Dataset items:
**********

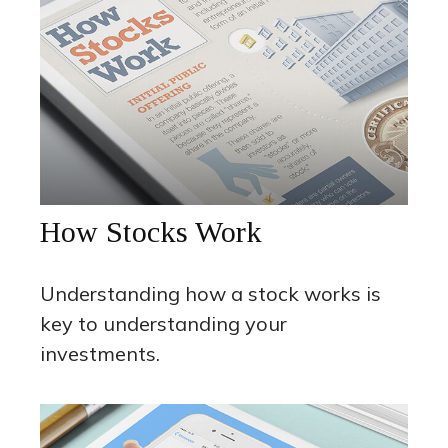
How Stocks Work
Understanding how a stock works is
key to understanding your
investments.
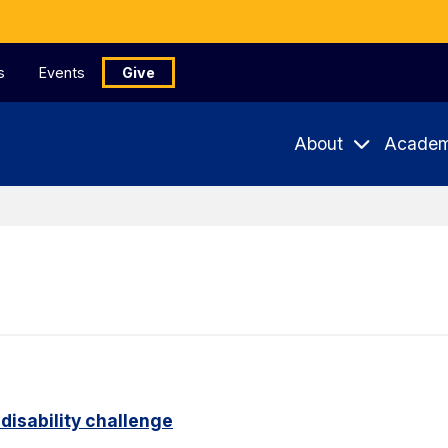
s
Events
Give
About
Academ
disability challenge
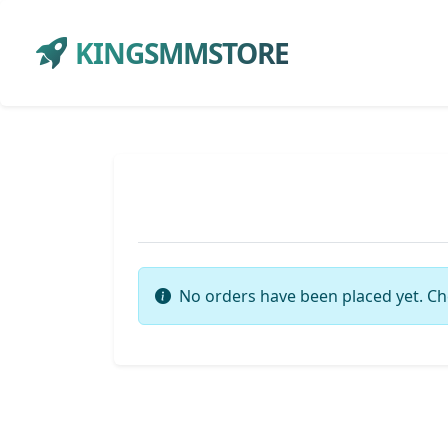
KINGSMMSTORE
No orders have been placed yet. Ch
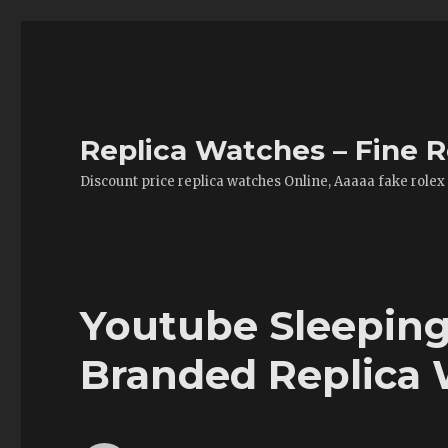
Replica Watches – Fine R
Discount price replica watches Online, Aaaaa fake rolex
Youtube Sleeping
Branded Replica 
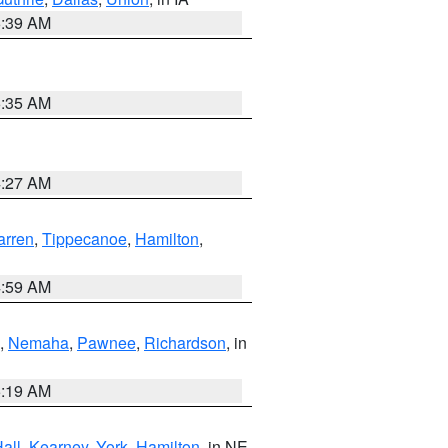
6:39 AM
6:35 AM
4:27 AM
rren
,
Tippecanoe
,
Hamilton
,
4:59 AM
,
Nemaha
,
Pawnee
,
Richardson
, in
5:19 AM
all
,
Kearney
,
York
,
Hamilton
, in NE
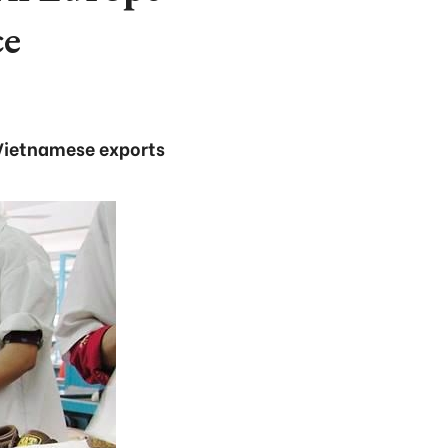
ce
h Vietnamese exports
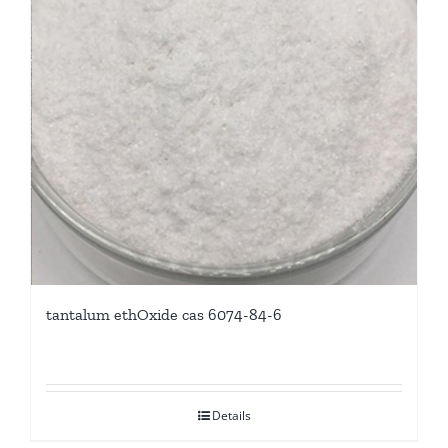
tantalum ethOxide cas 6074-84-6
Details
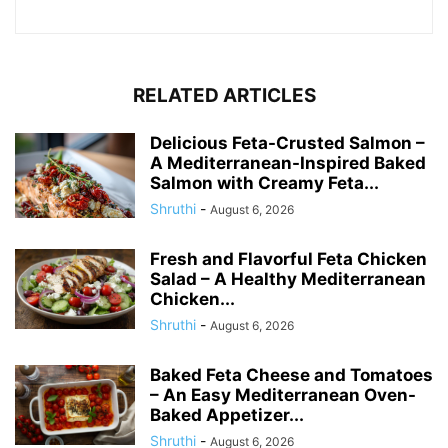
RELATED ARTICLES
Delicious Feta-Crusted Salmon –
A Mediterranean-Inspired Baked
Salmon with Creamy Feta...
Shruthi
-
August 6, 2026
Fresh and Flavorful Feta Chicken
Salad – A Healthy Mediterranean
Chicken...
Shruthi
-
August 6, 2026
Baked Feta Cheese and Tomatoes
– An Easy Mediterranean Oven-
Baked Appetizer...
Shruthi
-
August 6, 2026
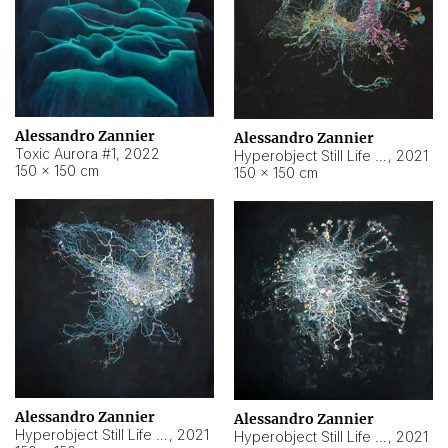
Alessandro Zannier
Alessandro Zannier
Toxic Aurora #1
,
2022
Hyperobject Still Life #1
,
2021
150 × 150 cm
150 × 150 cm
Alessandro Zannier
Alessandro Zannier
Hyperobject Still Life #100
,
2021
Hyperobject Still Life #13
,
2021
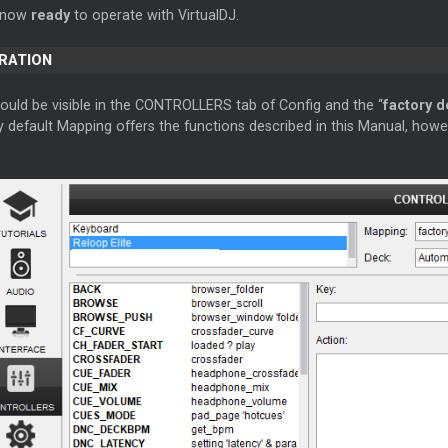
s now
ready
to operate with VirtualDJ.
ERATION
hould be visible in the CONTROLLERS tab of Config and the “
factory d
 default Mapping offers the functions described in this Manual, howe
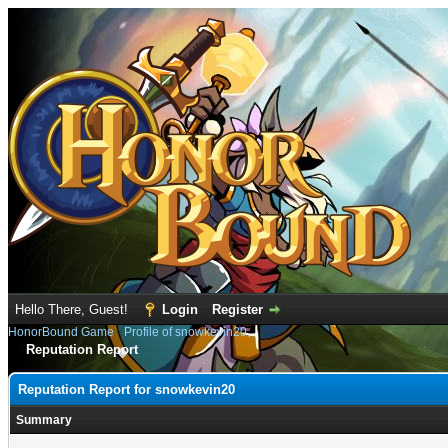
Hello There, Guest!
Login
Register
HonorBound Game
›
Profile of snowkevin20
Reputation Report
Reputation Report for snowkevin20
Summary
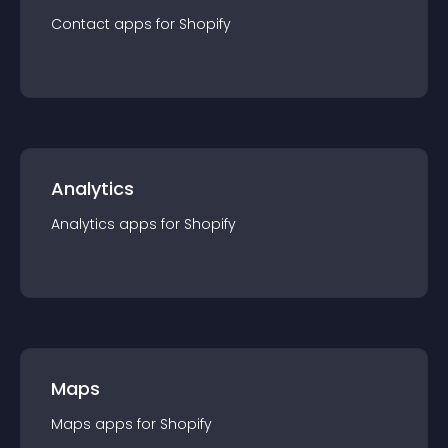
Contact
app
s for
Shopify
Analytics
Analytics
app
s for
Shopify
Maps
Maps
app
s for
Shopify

**********

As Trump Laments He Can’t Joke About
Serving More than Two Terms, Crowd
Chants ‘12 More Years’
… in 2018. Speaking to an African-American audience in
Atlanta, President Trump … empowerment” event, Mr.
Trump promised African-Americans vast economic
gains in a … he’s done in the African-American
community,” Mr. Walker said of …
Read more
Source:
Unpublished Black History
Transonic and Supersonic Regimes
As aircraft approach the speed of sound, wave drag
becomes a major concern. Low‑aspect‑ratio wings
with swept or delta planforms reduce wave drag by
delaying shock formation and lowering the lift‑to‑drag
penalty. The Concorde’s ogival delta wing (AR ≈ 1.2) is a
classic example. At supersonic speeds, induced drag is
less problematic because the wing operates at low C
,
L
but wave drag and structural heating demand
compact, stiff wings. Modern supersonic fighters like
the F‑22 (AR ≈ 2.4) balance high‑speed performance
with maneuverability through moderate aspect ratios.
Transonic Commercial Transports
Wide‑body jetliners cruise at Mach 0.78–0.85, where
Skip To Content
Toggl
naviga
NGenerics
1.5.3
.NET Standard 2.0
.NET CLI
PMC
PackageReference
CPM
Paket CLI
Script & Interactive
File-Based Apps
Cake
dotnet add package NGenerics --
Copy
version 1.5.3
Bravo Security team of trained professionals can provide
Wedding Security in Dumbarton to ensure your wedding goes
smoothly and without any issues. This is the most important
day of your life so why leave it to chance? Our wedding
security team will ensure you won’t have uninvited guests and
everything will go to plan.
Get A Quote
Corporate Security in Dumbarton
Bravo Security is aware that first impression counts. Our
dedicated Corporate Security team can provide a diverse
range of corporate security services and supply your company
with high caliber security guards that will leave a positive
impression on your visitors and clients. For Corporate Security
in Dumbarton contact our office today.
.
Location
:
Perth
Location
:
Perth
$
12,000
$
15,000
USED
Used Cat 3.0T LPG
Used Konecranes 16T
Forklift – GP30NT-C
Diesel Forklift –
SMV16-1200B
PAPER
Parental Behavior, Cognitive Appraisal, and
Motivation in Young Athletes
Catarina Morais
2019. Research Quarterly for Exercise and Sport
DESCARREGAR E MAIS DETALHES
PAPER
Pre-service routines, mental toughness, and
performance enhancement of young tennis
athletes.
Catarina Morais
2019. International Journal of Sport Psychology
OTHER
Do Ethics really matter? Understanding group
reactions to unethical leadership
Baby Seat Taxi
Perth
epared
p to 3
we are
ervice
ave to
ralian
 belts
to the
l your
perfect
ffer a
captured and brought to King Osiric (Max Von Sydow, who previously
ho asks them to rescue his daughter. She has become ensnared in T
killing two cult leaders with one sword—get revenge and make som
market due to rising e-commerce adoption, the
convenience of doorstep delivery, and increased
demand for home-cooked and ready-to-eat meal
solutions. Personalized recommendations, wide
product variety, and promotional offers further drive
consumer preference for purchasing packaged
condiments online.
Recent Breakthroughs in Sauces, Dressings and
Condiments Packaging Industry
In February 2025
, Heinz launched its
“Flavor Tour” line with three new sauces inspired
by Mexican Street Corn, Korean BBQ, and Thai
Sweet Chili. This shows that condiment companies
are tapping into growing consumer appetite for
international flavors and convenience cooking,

**********

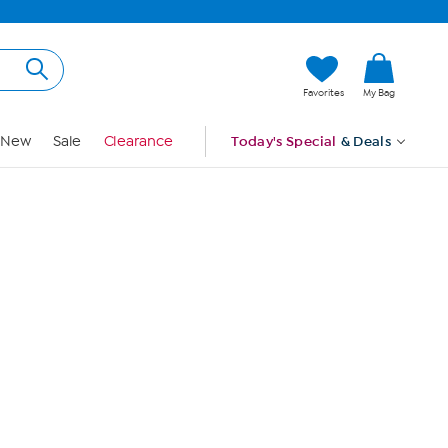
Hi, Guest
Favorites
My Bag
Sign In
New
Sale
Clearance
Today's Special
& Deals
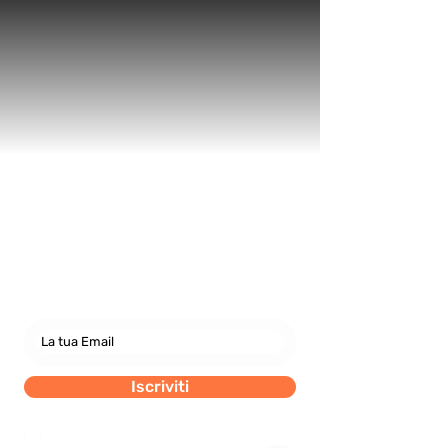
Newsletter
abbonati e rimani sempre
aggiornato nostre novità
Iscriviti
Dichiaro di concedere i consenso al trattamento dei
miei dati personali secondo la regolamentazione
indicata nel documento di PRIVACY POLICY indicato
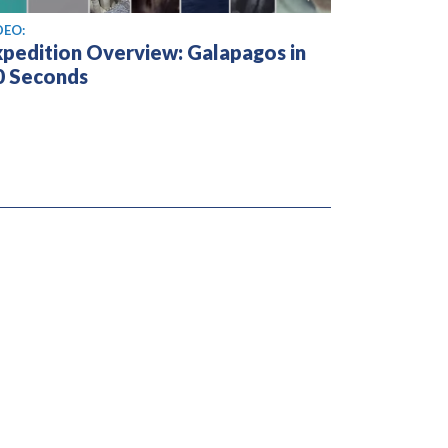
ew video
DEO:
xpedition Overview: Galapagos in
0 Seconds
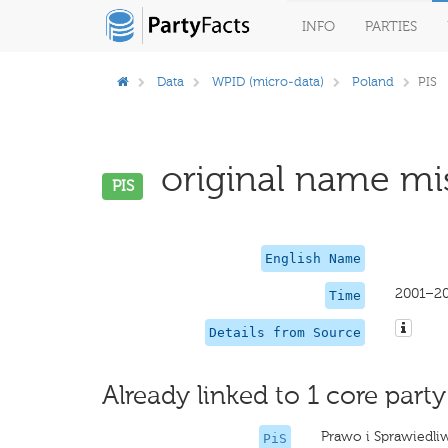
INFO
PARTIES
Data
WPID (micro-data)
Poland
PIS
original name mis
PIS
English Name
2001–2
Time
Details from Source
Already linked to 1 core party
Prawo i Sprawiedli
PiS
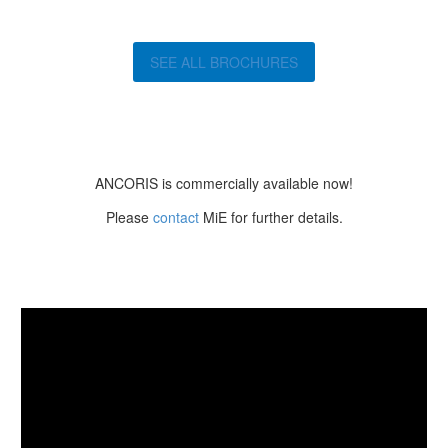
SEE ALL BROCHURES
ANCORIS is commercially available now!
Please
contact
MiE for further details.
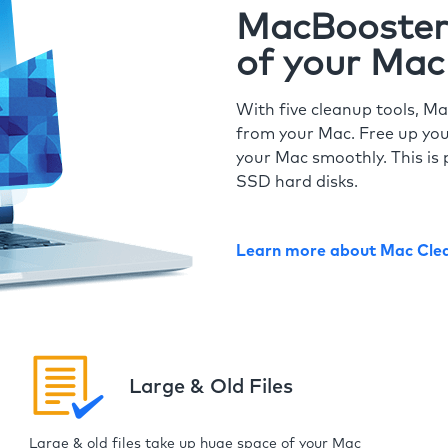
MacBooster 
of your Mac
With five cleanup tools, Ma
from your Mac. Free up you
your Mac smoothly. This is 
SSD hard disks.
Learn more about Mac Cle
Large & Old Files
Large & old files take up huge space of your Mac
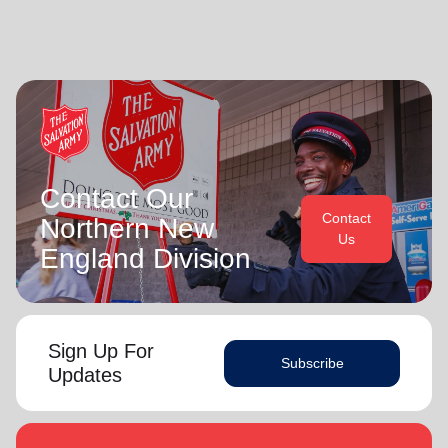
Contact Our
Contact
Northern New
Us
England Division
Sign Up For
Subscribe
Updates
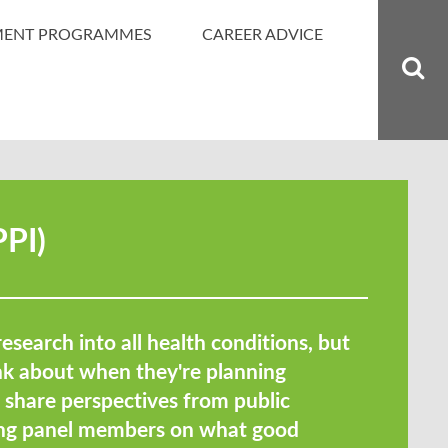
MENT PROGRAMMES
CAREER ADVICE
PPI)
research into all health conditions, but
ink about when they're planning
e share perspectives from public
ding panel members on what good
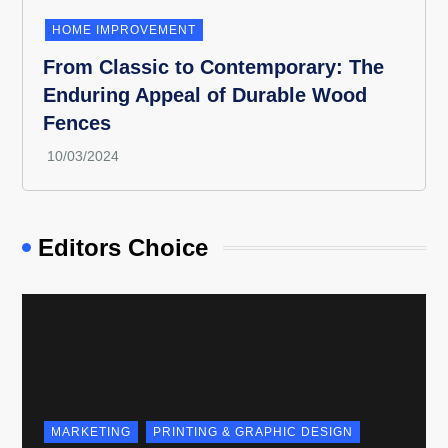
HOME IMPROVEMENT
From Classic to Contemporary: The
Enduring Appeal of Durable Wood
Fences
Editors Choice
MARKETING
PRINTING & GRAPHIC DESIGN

**********

Problem: Give the number of lines in the records where the word "team" occurs, and add nothing.

Written solution: 3